2. Dividends vs Dividends in Arrears:
Dividends:
- - Payments made by a corporation to its shareholders, usually in the form of cash or additional shares.
- - Typically paid from a company's profits or retained earnings.
- - Can be regular (e.g., quarterly) or special (one-time) dividends.
Dividends in Arrears:
- - Unpaid dividends owed to preferred stockholders.
- - Occur when a company does not pay the full dividend amount it has committed to for preferred stockholders.
- - Must be paid before any dividends can be paid to common stockholders.
Comparison:
- - Dividends are regular or special payments to shareholders, while dividends in arrears are unpaid dividends owed to preferred stockholders.

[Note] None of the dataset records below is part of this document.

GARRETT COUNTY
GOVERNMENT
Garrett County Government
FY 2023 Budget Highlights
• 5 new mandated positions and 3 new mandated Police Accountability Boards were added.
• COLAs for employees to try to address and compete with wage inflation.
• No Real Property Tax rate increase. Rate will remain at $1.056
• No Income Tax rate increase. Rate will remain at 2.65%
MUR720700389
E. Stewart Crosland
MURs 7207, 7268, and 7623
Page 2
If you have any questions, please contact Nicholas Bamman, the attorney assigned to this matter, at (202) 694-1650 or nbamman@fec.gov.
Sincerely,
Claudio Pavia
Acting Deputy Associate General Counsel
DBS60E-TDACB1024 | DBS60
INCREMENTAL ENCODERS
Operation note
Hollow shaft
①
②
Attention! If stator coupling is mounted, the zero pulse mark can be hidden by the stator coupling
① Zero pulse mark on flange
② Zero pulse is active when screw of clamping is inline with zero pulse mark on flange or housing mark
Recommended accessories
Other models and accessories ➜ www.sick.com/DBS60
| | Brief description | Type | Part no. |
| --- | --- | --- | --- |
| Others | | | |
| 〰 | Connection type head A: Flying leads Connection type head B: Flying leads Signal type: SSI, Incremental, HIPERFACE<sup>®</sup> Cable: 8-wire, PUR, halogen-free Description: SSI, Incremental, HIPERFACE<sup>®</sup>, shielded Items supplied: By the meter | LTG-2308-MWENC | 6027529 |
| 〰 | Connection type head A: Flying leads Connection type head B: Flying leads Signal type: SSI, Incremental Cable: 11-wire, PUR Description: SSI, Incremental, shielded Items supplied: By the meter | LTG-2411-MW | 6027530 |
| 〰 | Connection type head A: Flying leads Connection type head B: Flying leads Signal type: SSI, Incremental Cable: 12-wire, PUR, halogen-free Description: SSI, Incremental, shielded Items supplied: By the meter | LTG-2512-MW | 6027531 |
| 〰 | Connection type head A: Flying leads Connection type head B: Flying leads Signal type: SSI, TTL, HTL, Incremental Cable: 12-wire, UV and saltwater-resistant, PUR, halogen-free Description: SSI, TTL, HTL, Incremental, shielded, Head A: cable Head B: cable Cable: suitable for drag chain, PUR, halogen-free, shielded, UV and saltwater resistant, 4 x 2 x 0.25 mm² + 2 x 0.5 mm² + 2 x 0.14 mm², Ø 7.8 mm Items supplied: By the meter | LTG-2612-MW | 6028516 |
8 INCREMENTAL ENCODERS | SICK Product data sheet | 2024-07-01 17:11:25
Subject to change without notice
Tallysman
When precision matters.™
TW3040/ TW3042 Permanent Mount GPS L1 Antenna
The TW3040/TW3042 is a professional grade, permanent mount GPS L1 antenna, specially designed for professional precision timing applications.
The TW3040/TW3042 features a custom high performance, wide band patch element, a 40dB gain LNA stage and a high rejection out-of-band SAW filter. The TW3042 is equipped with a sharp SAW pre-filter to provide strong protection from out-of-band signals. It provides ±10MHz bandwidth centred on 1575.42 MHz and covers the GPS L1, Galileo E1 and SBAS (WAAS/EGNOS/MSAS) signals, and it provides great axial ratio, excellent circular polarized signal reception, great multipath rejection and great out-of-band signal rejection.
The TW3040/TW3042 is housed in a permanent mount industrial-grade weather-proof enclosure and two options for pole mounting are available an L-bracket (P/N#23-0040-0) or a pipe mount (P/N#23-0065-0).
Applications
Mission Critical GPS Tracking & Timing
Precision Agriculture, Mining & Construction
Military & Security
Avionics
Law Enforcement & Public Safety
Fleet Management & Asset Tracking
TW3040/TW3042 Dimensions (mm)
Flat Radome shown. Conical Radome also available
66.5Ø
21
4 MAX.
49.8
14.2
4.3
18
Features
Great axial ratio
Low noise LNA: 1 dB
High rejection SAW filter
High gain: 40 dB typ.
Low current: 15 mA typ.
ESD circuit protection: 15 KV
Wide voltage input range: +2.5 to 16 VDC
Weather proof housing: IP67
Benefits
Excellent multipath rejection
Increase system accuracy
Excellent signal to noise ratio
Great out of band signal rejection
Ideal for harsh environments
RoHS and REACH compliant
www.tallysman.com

- - Dividends in arrears must be paid before any dividends can be paid to common stockholders.
3. Bond Premium vs Bond Discount:
Bond Premium:
- - Occurs when a bond's market price is higher than its face value.
- - Usually results from a decrease in market interest rates, making the bond's fixed interest payments more attractive to investors.
- - Bond premium is amortized over the life of the bond, reducing the bond's book value.
Bond Discount:
- - Occurs when a bond's market price is lower than its face value.
- - Usually results from an increase in market interest rates, making the bond's fixed interest payments less attractive to investors.
- - Bond discount is amortized over the life of the bond, increasing the bond's book value.
Comparison:
- - A bond premium represents a bond selling for more than its face value, while a bond discount represents a bond selling for less than its face value.
- - Bond premiums typically occur when market interest rates decrease, while bond discounts occur when market interest rates increase.
4. 3 Main Fee Structures of Mutual Funds:
1. Sales Loads: Fees paid when buying or selling shares of a mutual fund. They can be front-end loads (charged when buying shares) or back-end loads (charged when selling shares).
2. Expense Ratio: The annual fee that covers the fund's operating expenses, including management fees, administrative fees, and other costs. It is expressed as a percentage of the fund's average net assets.
3. 12b-1 Fees: Annual fees charged by some mutual funds to cover marketing and distribution expenses. These fees are included in the fund's expense ratio.
5. NAV (Net Asset Value):
- - NAV represents the per-share value of a mutual fund, calculated by dividing the fund's total net assets by the number of outstanding shares.
- - Total net assets are calculated by subtracting the fund's liabilities from its total assets.
- - NAV is typically calculated at the end of each trading day and is the price at which investors can buy or sell shares of the mutual fund.